INPUT RECORDS →
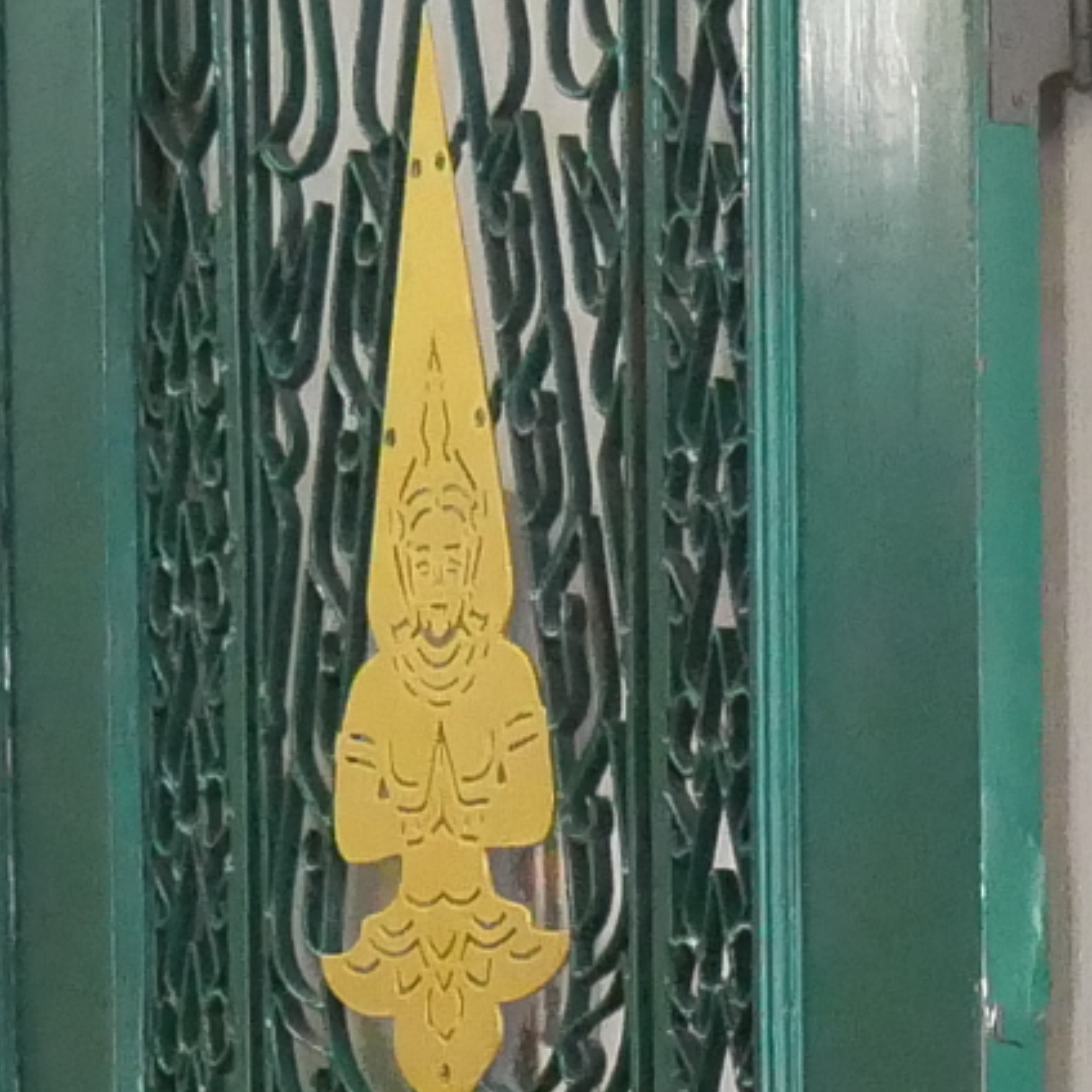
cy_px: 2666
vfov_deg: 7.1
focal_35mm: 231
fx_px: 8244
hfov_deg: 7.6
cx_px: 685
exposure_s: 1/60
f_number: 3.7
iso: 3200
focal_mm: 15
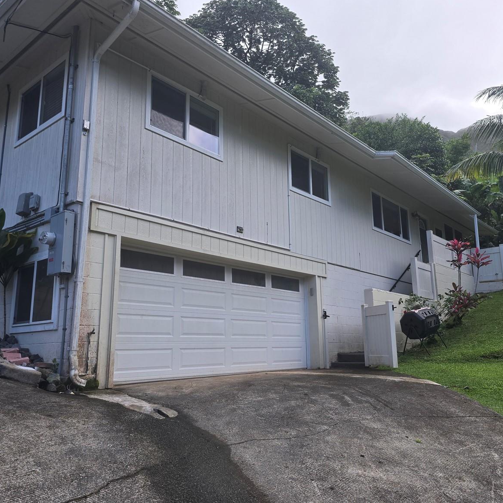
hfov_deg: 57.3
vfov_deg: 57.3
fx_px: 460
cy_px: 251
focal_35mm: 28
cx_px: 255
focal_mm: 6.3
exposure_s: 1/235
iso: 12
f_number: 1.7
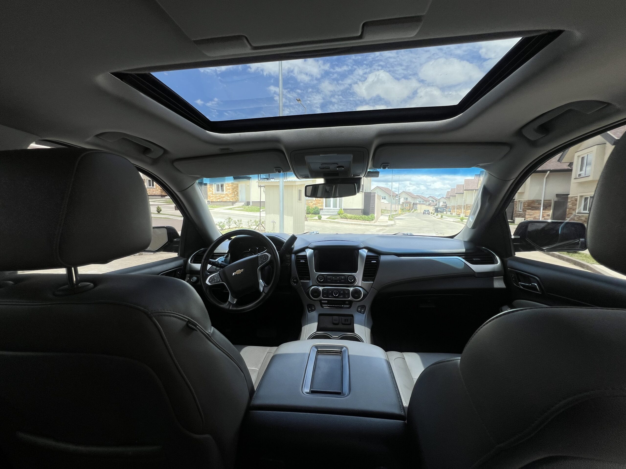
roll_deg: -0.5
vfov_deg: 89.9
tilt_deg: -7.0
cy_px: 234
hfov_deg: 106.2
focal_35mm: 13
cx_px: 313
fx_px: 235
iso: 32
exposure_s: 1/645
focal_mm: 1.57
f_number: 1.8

==

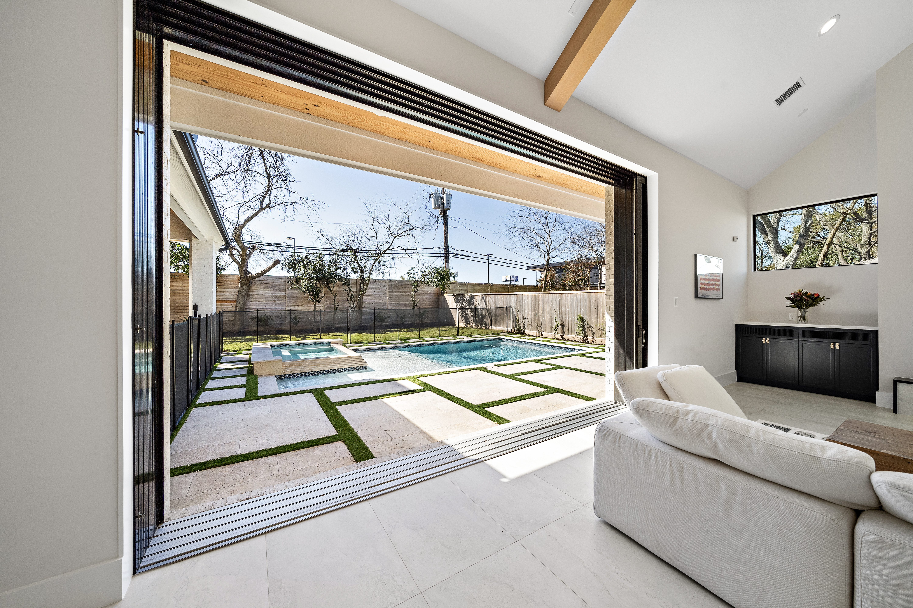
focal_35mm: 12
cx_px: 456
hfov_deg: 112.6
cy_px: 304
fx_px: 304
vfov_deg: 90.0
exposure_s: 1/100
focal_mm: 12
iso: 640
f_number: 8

WHAT YOU NEED TO DO → Exactly the lines above, from the one containing "cy_px: 2666" down to the one containing "f_number: 1.8", are to be repeated, including both ends. Pictures are not part of the copy.

OUTPUT OF THE EXERCISE →
cy_px: 2666
vfov_deg: 7.1
focal_35mm: 231
fx_px: 8244
hfov_deg: 7.6
cx_px: 685
exposure_s: 1/60
f_number: 3.7
iso: 3200
focal_mm: 15
hfov_deg: 57.3
vfov_deg: 57.3
fx_px: 460
cy_px: 251
focal_35mm: 28
cx_px: 255
focal_mm: 6.3
exposure_s: 1/235
iso: 12
f_number: 1.7
roll_deg: -0.5
vfov_deg: 89.9
tilt_deg: -7.0
cy_px: 234
hfov_deg: 106.2
focal_35mm: 13
cx_px: 313
fx_px: 235
iso: 32
exposure_s: 1/645
focal_mm: 1.57
f_number: 1.8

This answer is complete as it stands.